Avec 30.000 personnes selon la préfecture et peu d’écho médiatique, le 5 mai était-il une réussite ou un échec ?

On n’attendait pas de cadeaux du Ministère de l’Intérieur, ni d’objectivité des médias. Mais c’était un évènement historique. 180.000 personnes qui défilent, pas contre une loi, mais sur une question globale. Ils ont compris – mieux que je l’imaginais – qu’il faut à la fois lutter contre l’austérité et rétablir la souveraineté démocratique en Europe et dans l’entreprise, là où le système est le plus pernicieux. Ils sont partis de cette marche avec une énergie importante. On en aura les effets de manière différée. Le processus pour les européennes a commencé le 5 mai.

 

Vous êtes donc, en quelque sorte, entré en campagne pour les européennes. Quel est votre objectif ?

Nous allons essayer d’être devant le PS, qui va s’effondrer. Peu importe si le cumul des droites dépasse celui des gauches : on ne peut pas les sauver, on nous dirait « vous êtes avec eux ! » et c’est le FN qui raflerait la mise. Et puis cela démontrera que nous sommes majoritaires au sein du peuple de gauche, qui a élu François Hollande, lequel devra changer de cap. C’est notre stratégie de la « majorité alternative », qui se traduira par l’arrivée à Matignon de Jean-Luc Mélenchon ou Pierre Laurent.

 

Mais même vos alliés de la gauche du PS ont publiquement discrédité la proposition de Jean-Luc Mélenchon de devenir Premier ministre…
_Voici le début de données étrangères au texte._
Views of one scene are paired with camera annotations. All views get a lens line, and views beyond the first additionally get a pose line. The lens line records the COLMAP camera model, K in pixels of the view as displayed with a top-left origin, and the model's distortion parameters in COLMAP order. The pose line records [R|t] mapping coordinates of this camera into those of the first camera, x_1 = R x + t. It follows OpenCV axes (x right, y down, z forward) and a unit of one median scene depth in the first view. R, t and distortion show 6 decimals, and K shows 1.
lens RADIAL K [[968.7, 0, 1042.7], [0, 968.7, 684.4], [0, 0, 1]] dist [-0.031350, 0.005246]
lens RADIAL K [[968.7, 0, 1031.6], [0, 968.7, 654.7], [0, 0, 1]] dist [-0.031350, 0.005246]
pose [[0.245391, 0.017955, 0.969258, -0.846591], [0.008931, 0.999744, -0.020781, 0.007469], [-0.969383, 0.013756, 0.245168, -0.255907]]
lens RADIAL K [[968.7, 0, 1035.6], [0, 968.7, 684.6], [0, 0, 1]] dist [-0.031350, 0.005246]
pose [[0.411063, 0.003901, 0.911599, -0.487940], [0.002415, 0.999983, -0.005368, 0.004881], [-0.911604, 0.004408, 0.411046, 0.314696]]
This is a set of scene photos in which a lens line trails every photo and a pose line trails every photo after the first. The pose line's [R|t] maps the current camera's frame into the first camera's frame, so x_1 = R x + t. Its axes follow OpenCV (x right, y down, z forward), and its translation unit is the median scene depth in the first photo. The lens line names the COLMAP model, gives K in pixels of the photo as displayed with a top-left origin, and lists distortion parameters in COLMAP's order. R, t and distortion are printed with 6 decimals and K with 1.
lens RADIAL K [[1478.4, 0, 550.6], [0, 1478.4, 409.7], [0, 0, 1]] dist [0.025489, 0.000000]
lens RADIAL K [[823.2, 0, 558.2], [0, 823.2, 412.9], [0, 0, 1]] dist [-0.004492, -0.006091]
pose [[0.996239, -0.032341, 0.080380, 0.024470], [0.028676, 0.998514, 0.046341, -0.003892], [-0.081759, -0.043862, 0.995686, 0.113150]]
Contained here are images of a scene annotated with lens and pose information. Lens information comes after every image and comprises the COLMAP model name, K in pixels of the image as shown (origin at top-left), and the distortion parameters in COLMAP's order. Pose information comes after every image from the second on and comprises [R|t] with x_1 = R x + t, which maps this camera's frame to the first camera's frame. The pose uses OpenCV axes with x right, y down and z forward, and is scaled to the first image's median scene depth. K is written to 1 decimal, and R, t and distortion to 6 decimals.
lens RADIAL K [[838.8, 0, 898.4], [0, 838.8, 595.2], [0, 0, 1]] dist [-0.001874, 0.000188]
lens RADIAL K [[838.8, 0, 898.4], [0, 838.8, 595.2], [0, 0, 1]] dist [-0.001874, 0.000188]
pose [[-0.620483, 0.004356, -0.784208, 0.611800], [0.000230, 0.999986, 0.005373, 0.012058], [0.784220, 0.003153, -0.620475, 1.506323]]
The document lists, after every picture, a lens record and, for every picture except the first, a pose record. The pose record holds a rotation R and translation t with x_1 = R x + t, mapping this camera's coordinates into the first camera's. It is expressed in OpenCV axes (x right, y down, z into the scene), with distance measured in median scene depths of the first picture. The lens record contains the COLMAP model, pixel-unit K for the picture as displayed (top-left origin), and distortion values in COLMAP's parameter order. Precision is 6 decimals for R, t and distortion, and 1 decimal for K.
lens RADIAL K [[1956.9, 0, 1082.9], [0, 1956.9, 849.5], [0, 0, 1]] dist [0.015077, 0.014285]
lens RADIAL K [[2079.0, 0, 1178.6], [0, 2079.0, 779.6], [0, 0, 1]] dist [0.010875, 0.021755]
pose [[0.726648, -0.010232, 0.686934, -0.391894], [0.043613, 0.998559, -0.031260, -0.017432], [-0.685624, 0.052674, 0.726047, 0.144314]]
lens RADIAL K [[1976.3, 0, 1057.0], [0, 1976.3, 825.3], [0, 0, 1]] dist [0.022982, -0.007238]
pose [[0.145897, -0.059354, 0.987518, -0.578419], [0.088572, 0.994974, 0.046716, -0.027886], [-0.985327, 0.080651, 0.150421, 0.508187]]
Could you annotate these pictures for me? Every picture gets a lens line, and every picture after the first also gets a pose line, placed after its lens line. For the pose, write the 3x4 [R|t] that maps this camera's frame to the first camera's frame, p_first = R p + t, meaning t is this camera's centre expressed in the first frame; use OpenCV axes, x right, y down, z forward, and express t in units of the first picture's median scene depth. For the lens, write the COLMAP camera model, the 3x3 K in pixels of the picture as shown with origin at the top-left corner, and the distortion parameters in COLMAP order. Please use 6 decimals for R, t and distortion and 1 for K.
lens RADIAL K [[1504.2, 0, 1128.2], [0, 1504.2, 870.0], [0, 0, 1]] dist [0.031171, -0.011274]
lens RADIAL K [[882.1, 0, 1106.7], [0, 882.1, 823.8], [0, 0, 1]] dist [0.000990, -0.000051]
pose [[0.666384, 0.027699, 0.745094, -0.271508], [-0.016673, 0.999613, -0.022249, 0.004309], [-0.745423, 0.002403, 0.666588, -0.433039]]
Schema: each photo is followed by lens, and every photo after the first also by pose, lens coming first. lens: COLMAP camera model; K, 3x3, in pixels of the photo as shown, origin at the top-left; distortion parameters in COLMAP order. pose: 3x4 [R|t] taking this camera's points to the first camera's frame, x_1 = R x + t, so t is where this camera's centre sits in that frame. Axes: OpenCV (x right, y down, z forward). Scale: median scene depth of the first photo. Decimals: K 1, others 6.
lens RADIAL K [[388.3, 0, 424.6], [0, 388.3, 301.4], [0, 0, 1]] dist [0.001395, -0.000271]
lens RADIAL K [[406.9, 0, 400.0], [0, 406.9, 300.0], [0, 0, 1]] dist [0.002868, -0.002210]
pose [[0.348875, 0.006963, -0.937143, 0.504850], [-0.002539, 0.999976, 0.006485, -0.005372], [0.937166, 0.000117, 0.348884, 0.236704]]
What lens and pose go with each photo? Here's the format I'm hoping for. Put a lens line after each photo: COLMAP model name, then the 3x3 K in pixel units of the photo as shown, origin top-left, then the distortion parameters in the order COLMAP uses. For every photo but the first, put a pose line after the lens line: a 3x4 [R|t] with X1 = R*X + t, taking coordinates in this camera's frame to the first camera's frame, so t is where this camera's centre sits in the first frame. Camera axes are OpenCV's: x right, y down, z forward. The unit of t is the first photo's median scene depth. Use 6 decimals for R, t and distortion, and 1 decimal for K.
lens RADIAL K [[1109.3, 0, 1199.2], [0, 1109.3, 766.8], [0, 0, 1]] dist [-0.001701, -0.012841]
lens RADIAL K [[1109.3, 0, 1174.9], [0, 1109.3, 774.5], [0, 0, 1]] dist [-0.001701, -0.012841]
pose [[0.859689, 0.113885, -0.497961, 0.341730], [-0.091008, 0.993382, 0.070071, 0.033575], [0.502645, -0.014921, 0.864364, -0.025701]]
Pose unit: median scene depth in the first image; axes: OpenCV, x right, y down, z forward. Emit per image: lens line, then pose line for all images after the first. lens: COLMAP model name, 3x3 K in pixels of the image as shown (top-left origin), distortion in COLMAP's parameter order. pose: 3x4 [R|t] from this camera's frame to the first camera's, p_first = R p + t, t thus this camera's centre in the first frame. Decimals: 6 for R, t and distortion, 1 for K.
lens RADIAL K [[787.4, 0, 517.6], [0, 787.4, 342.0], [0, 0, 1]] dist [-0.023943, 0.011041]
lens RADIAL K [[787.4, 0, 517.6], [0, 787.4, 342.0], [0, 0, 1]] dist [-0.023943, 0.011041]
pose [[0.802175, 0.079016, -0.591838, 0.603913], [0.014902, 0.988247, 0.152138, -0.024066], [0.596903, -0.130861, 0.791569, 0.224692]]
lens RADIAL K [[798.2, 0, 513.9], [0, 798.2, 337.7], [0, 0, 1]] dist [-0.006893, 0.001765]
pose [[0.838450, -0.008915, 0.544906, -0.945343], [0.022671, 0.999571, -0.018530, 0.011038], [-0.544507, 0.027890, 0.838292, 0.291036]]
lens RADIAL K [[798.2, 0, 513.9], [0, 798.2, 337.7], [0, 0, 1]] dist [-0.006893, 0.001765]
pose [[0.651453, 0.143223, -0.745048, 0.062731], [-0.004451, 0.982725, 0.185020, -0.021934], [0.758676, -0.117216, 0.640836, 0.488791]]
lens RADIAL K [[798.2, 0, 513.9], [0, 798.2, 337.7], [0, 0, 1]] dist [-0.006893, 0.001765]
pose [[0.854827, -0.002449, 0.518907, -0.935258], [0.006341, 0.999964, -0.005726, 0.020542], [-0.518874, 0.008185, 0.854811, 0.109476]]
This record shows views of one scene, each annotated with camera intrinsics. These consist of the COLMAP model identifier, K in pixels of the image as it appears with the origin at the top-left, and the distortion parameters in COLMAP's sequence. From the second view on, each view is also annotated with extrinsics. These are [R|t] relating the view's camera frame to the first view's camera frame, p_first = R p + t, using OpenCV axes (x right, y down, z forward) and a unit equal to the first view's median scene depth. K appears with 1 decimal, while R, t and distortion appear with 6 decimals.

Leur problème, c’est qu’on leur renvoie l’image de leur impuissance. Comme nous, certains députés socialistes ont refusé l’Accord interprofessionnel sur l’emploi ou ont défendu l’amnistie sociale. François Hollande s’éloigne de leur ligne, il serait logique de quitter la majorité, mais ils ont du mal à faire le pas nécessaire. Pour préparer le 5 mai, on a rencontré Emmanuel Maurel, Pascal Cherki, Marie-Noëlle Lienemann,… Aucun n’est venu, au contraire d’Eva Joly par exemple. J’observe que ça bouge plus du côté d’Europe-Écologie.

 

Vous dites que les écologistes sont plus réceptifs que la gauche du PS. Bientôt de nouvelles alliances ?

Ça peut avoir des incidences sur les municipales. On n’exclue pas, sur une base de non-accord avec la politique du gouvernement, des alliances avec Europe-Écologie. En tout cas, la construction de la majorité alternative ne peut pas être tributaire de gens dont nous ne savons pas si ils bougeront, sinon on risque d’attendre longtemps. Donc l’objectif principal du Front de gauche, c’est d’être un déclencheur vis-à-vis des mouvements sociaux et du peuple.

 

Vous êtes donc prêt à faire sans les socialistes. Pourtant, pour les municipales, vos alliés communistes n’ont pas tranché la question…

Les municipales de 2014 ne sont pas simples pour le Front de gauche. Au Parti de gauche, on est un peu les soldats de l’An II. Nos vaisseaux n’existent pas. On peut aller à l’essentiel sans être « alourdis » par les considérations financières et matérielles. C’est plus difficile pour le Parti communiste et tous ses élus. On respecte ça, mais on leur dit qu’ils vont plonger avec les socialistes s’ils ne rompent pas avec eux dans les grandes villes. Ils se sont donnés jusqu’à décembre pour faire leur choix. Je pense qu’on va les convaincre, surtout avec la réforme des retraites que prépare le gouvernement.